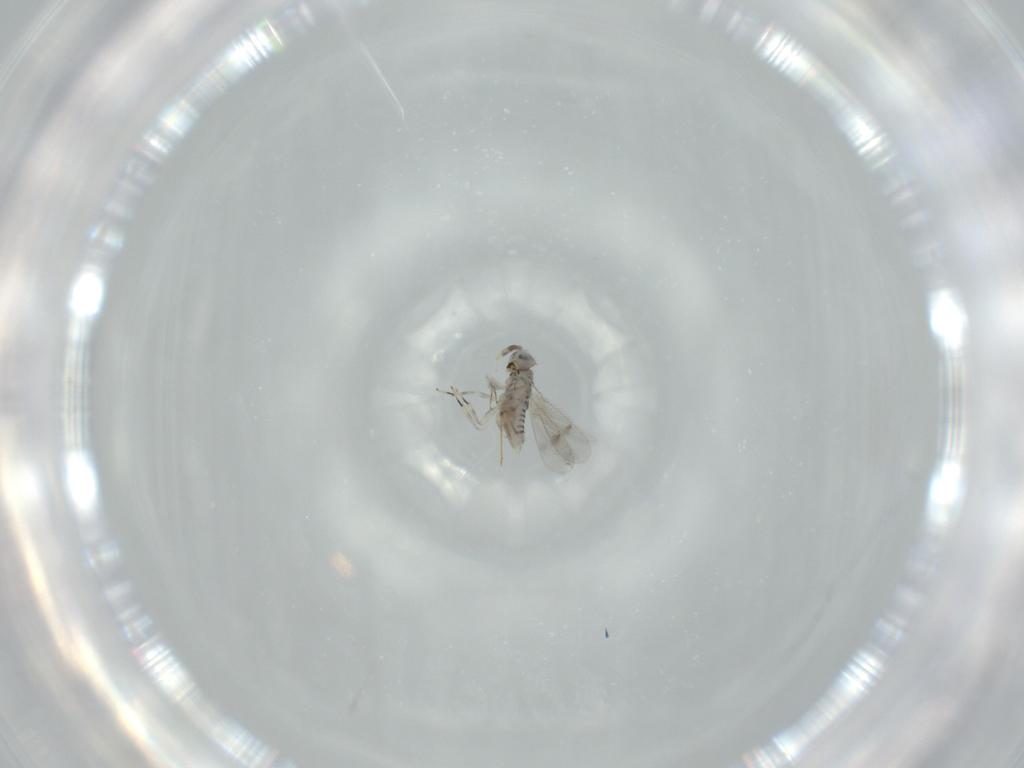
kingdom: Animalia
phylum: Arthropoda
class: Insecta
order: Hymenoptera
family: Aphelinidae
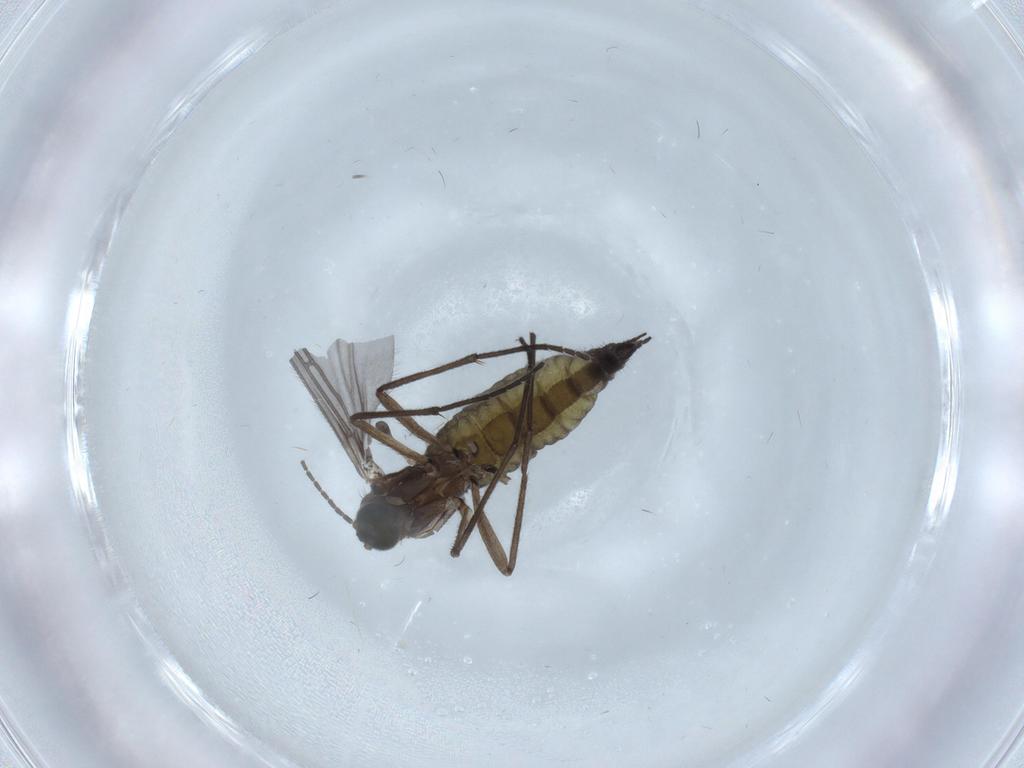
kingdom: Animalia
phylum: Arthropoda
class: Insecta
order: Diptera
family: Sciaridae
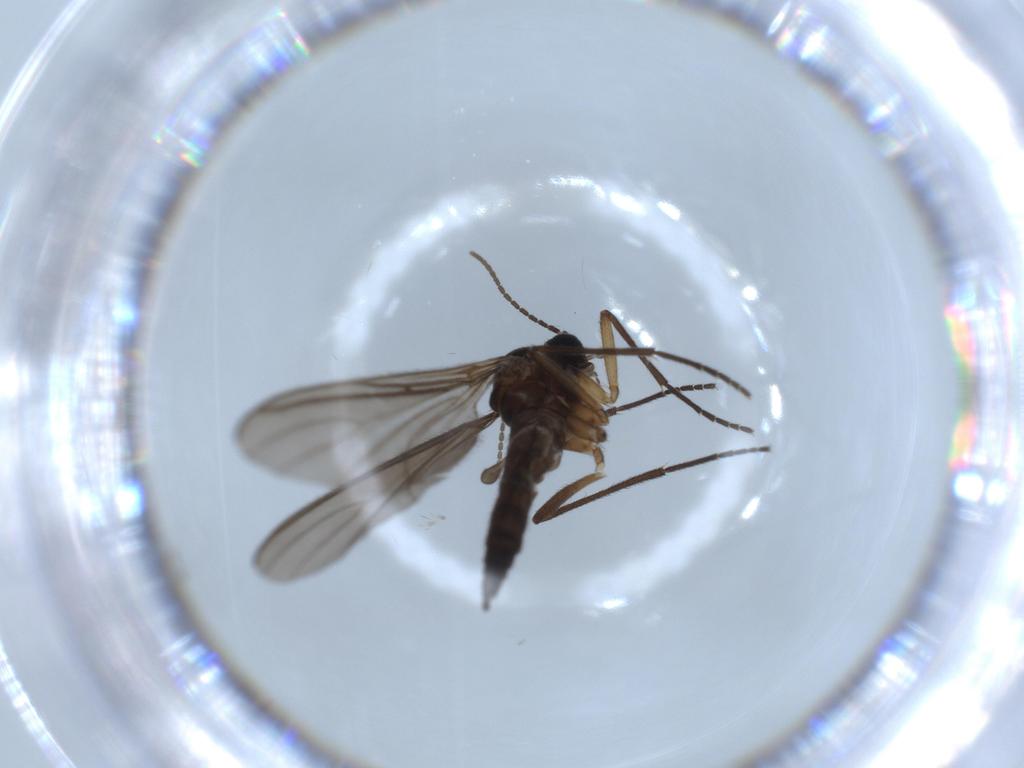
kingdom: Animalia
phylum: Arthropoda
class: Insecta
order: Diptera
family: Sciaridae
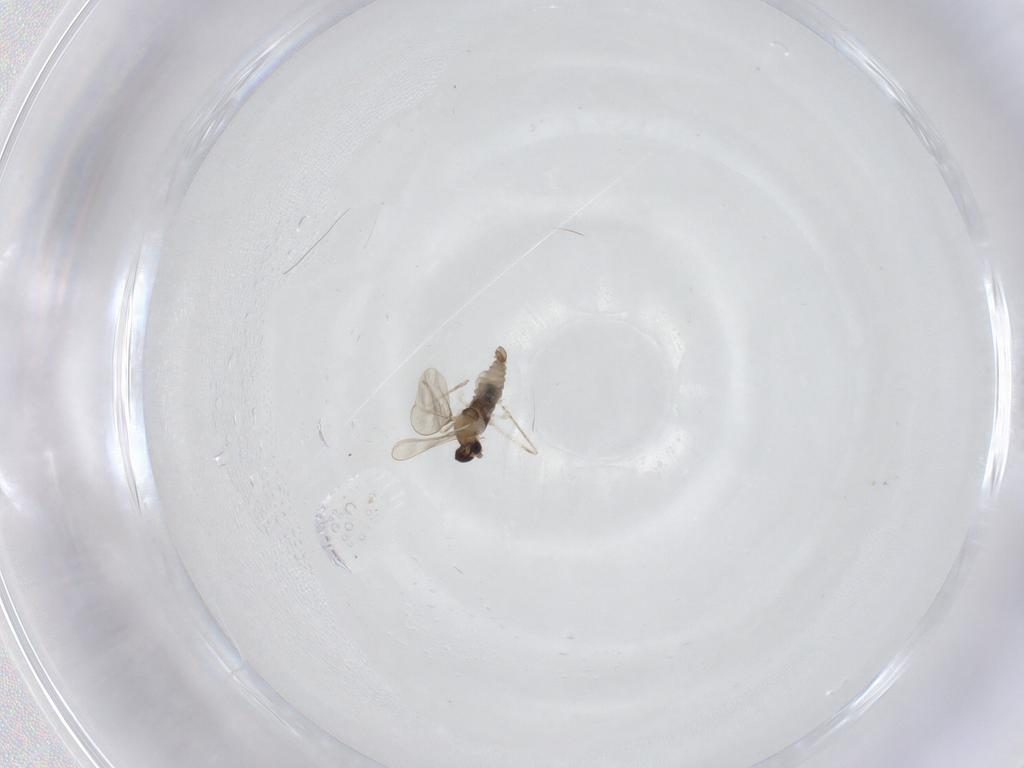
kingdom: Animalia
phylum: Arthropoda
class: Insecta
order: Diptera
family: Cecidomyiidae
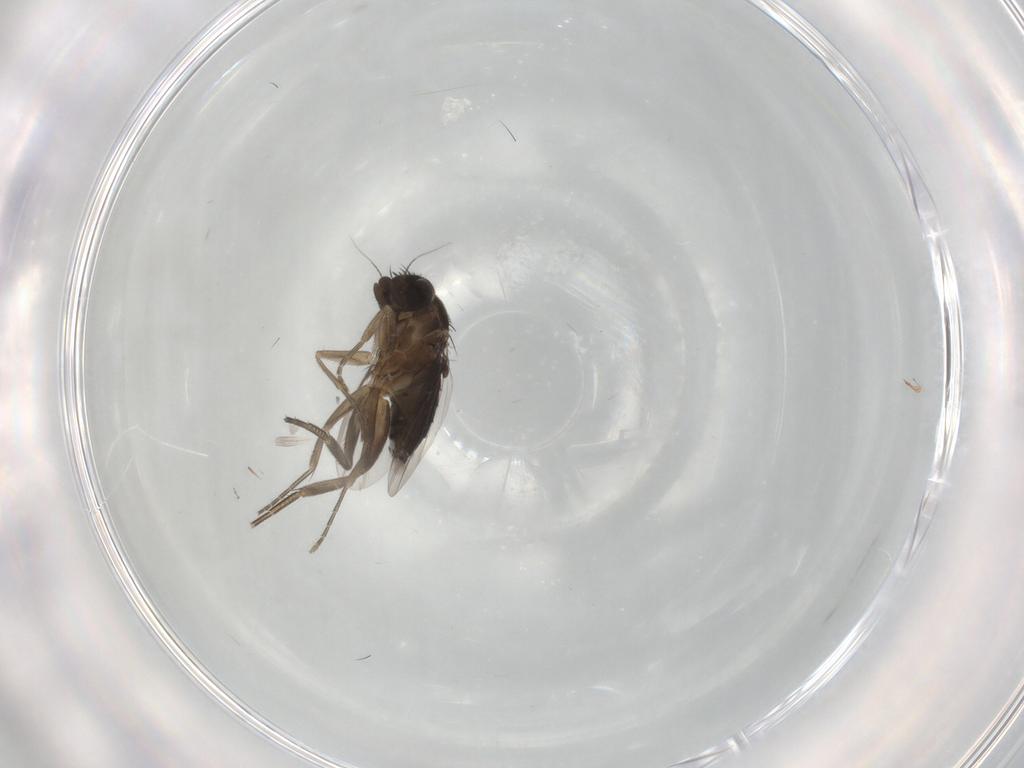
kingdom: Animalia
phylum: Arthropoda
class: Insecta
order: Diptera
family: Phoridae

■ What this task involves: Print the classification lines from all the entries above word for word, leaving out the pictures.

■ Output:
kingdom: Animalia
phylum: Arthropoda
class: Insecta
order: Hymenoptera
family: Aphelinidae
kingdom: Animalia
phylum: Arthropoda
class: Insecta
order: Diptera
family: Sciaridae
kingdom: Animalia
phylum: Arthropoda
class: Insecta
order: Diptera
family: Sciaridae
kingdom: Animalia
phylum: Arthropoda
class: Insecta
order: Diptera
family: Cecidomyiidae
kingdom: Animalia
phylum: Arthropoda
class: Insecta
order: Diptera
family: Phoridae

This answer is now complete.